SUPPLIED PASSAGE:
[XML-SIG] xml / html parsing for webbot
Bastian Kleineidam
calvin@cs.uni-sb.de
Sun, 10 Dec 2000 15:35:14 +0100 (CET)
Hello Kent,
>2. I have think of not building a dom tree but using regular expressions
> to extract all links. Can somebody tell me from their experience some
> comparision of the two approaches? What is better? Especially I found
> some pages which were generated by scripts, do contain unmatched tags in
> the pages. How the two approaches handle them?
I am using Regexps:
_linkMatcher = r"""
(?i) # case insensitive
< # open tag
\s* # whitespace
%s # tag name
\s+ # whitespace
[^>]*? # skip leading attributes
%s # attrib name
\s* # whitespace
= # equal sign
\s* # whitespace
(?P<value> # attribute value
".*?" | # in double quotes
'.*?' | # in single quotes
[^\s>]+) # unquoted
([^">]|".*?")* # skip trailing attributes
> # close tag
"""
# and now fill in some tags:
LinkPatterns = (
re.compile(_linkMatcher % ("a", "href"), re.VERBOSE),
re.compile(_linkMatcher % ("img", "src"), re.VERBOSE),
re.compile(_linkMatcher % ("form", "action"), re.VERBOSE),
re.compile(_linkMatcher % ("body", "background"), re.VERBOSE),
re.compile(_linkMatcher % ("frame", "src"), re.VERBOSE),
re.compile(_linkMatcher % ("link", "href"), re.VERBOSE),
# <meta http-equiv="refresh" content="x; url=...">
re.compile(_linkMatcher % ("meta", "url"), re.VERBOSE),
re.compile(_linkMatcher % ("area", "href"), re.VERBOSE),
re.compile(_linkMatcher % ("script", "src"), re.VERBOSE),
)

REQUIREMENT 1: In the link-parsing post, which attribute name is paired with the "meta" tag in the list of compiled patterns?
REQUIREMENT 2: List every form of attribute value that the pattern in the link-parsing post accepts.

LISTED RECORDS:
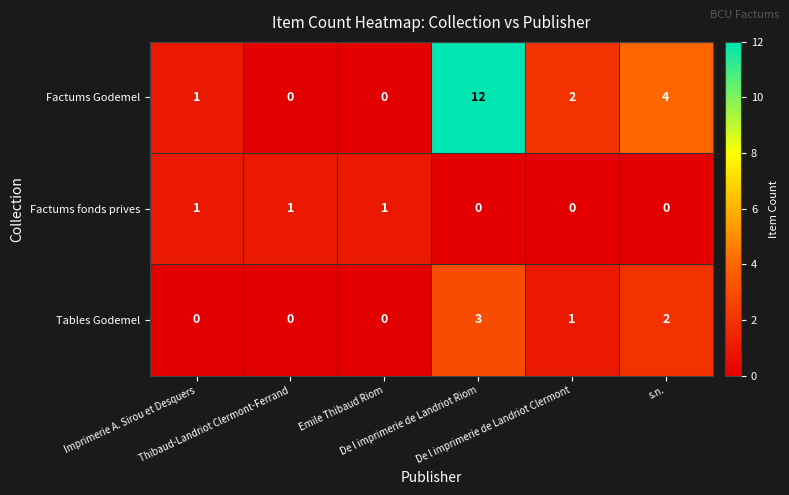

What is the difference between the second highest and minimum values in the Factums Godemel series?

4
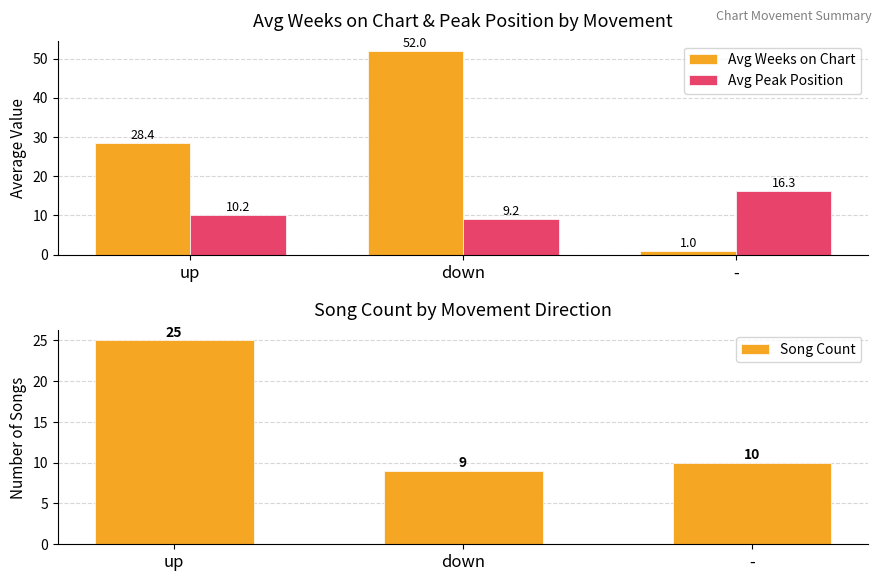

What position from the right is -?

1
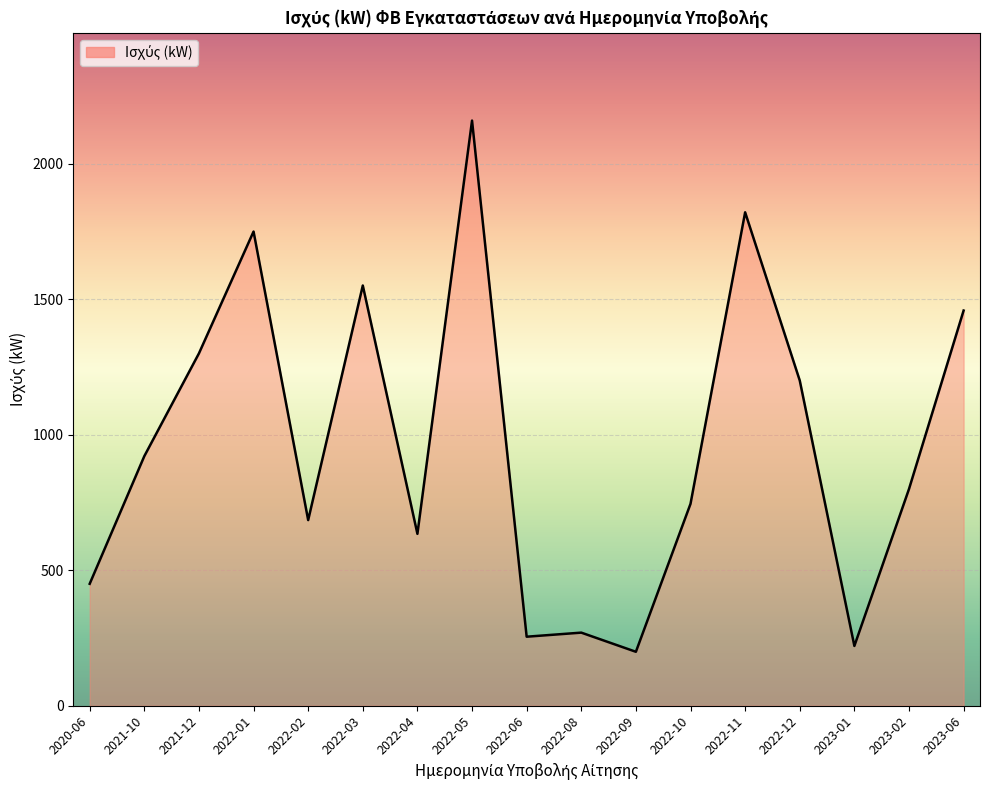

What is the minimum value shown in the chart?

198.9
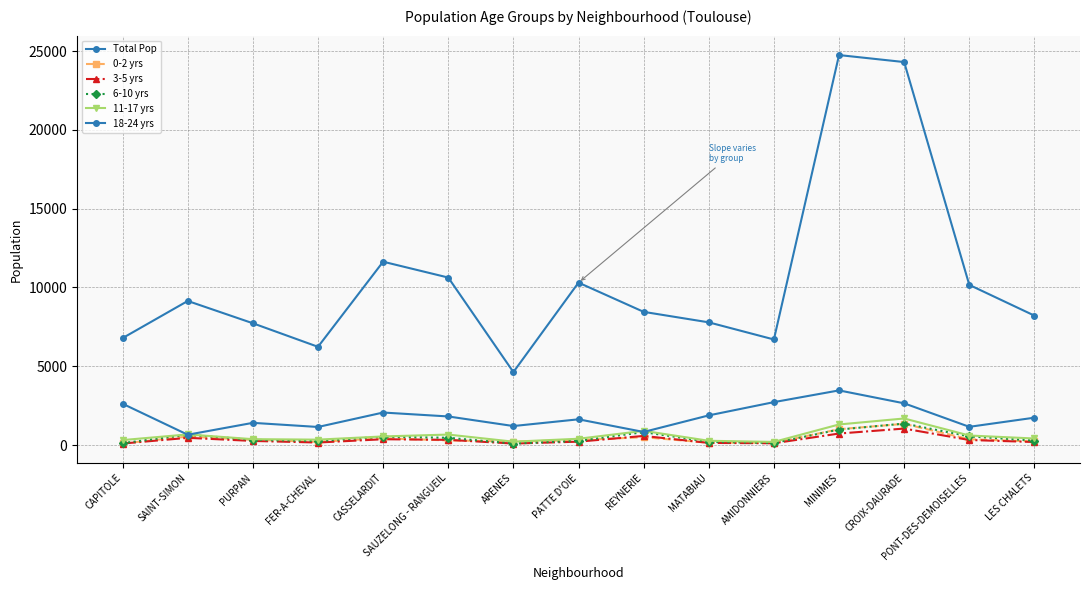

How many data points does each series have?

15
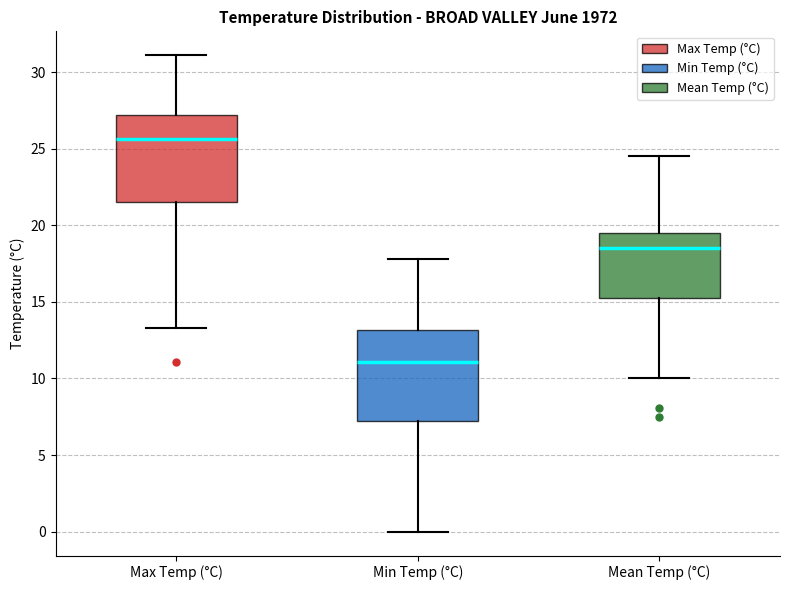

Where does the median line of the box for Mean Temp (°C) sit on the y-axis? The values are not printed on the chart, so give them approximately, as read against the axis.

18.5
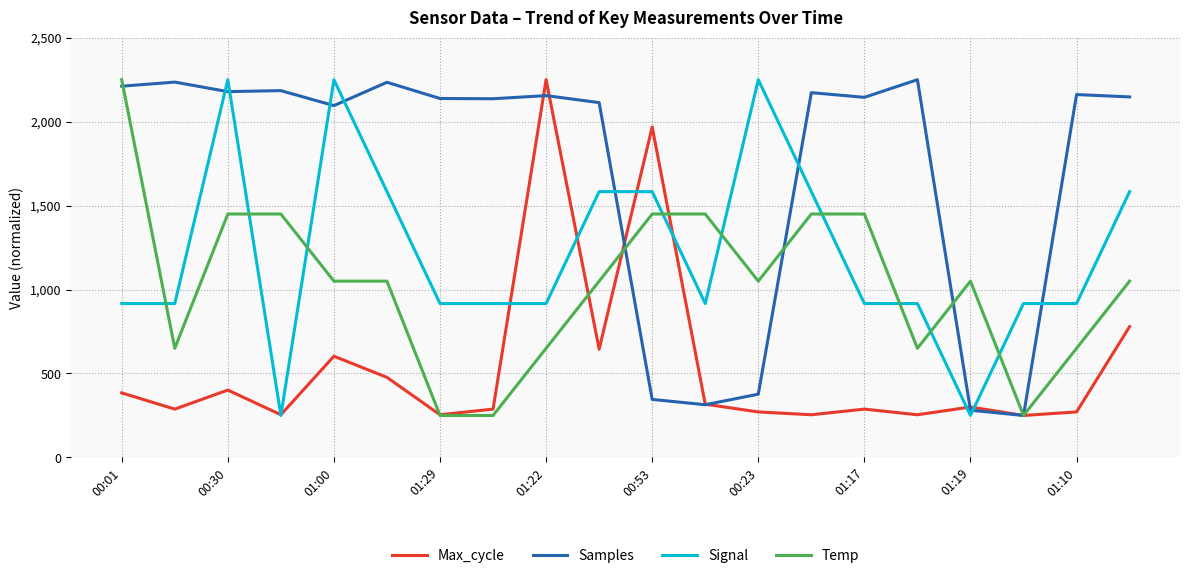

Rank the series by their average value, from lowest to highest.

Max_cycle, Temp, Signal, Samples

RESPONSE BOX 1: url

RESPONSE BOX 2:
- In double quotes
- In single quotes
- Unquoted